In 1994 I began writing movie reviews for a Kearny, New Jersey newspaper called The Hudson Press. It was “the other paper” in town. The pricks at The Observer wouldn’t give me the time of day.

Then I went to work at Blockbuster Video, where I was canned for playing Glengarry Glen Ross – instead of the company’s promotional video featuring an obnoxious Jamiroquai track – on every monitor in the store.  Glengarry has a few curse words. Corporate didn’t care for that, apparently.

Then I went to New York University and got a degree in Cinema Studies. What is Cinema Studies?Imagine an English Literature degree but movies instead of books. We didn’t make em. We studied em. This was a degree that meant sitting through all eight hours of Warhol’s Empire and dissecting every frame of Brakhage’s Songs cycle. But it also meant discovering Umbrellas of Cherbourg and Italian Neorealism and great documentarians like Wiseman and Pennebaker.

Yes, I’m way more qualified to write about movies than football. So if you have interest in such things, go over to @HughesReviews on Twitter and give a follow. Eventually I may start writing more than once-a-year about movies again. Eventually. This year I re-committed to the whole deal, seeing 80+. (In my heyday I sailed by triple digits.)

□ □ □ □

● Instructions to follow
Reproduce everything in the passage about writing on movies from "Then I went to New" down to "by triple digits.)".

● Information shown

□ □ □ □

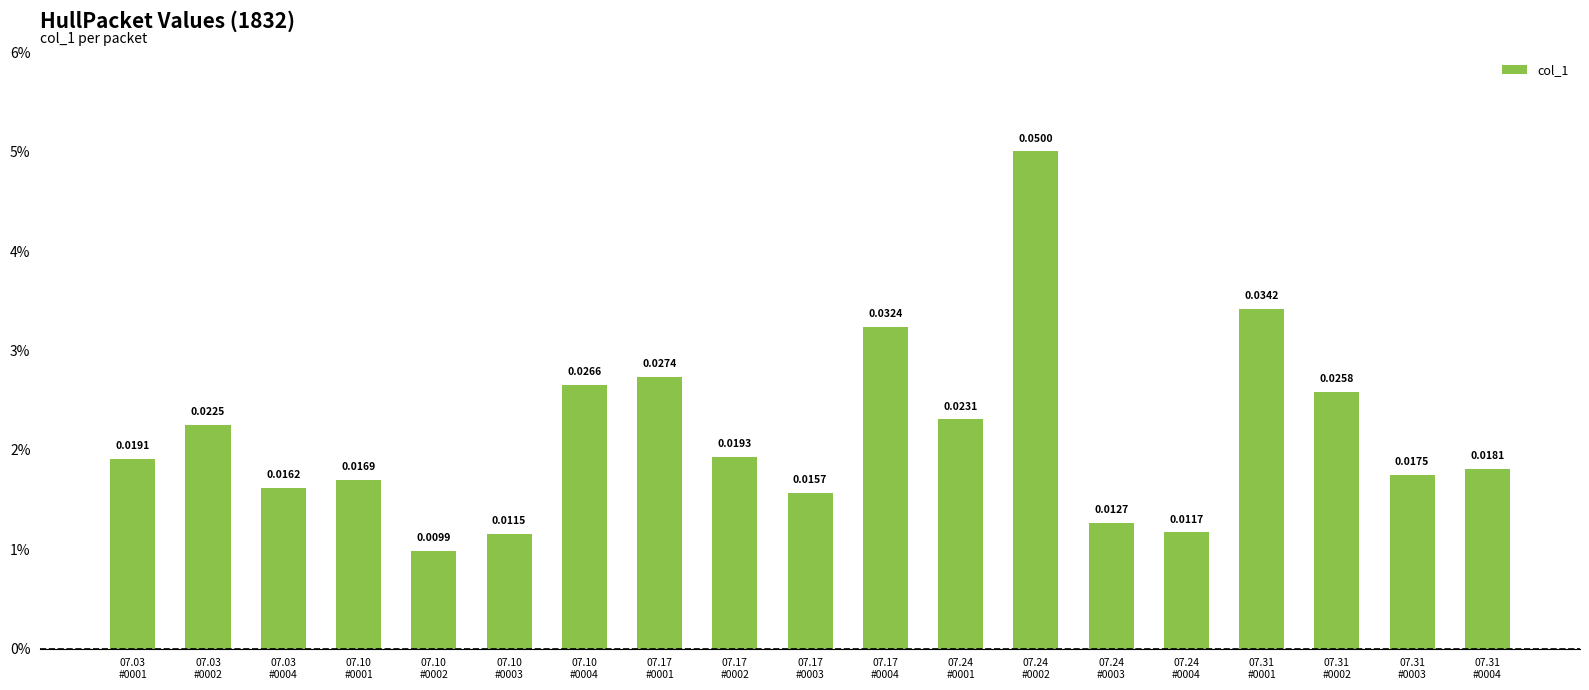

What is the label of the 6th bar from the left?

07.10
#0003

□ □ □ □

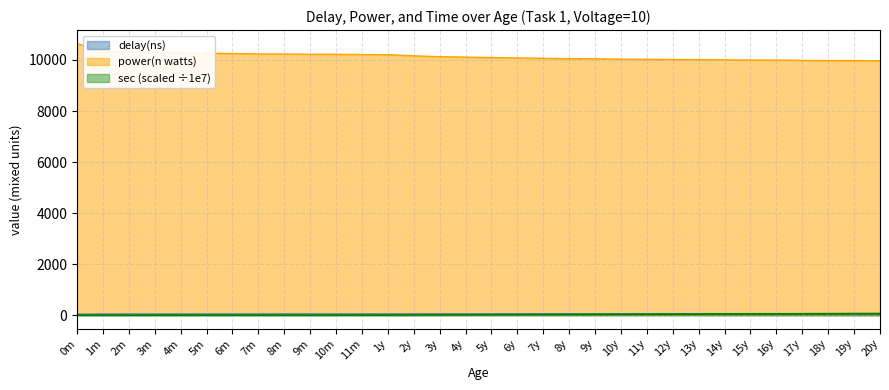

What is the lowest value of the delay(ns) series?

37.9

□ □ □ □

● Problem solution
Then I went to New York University and got a degree in Cinema Studies. What is Cinema Studies?Imagine an English Literature degree but movies instead of books. We didn’t make em. We studied em. This was a degree that meant sitting through all eight hours of Warhol’s Empire and dissecting every frame of Brakhage’s Songs cycle. But it also meant discovering Umbrellas of Cherbourg and Italian Neorealism and great documentarians like Wiseman and Pennebaker.

Yes, I’m way more qualified to write about movies than football. So if you have interest in such things, go over to @HughesReviews on Twitter and give a follow. Eventually I may start writing more than once-a-year about movies again. Eventually. This year I re-committed to the whole deal, seeing 80+. (In my heyday I sailed by triple digits.)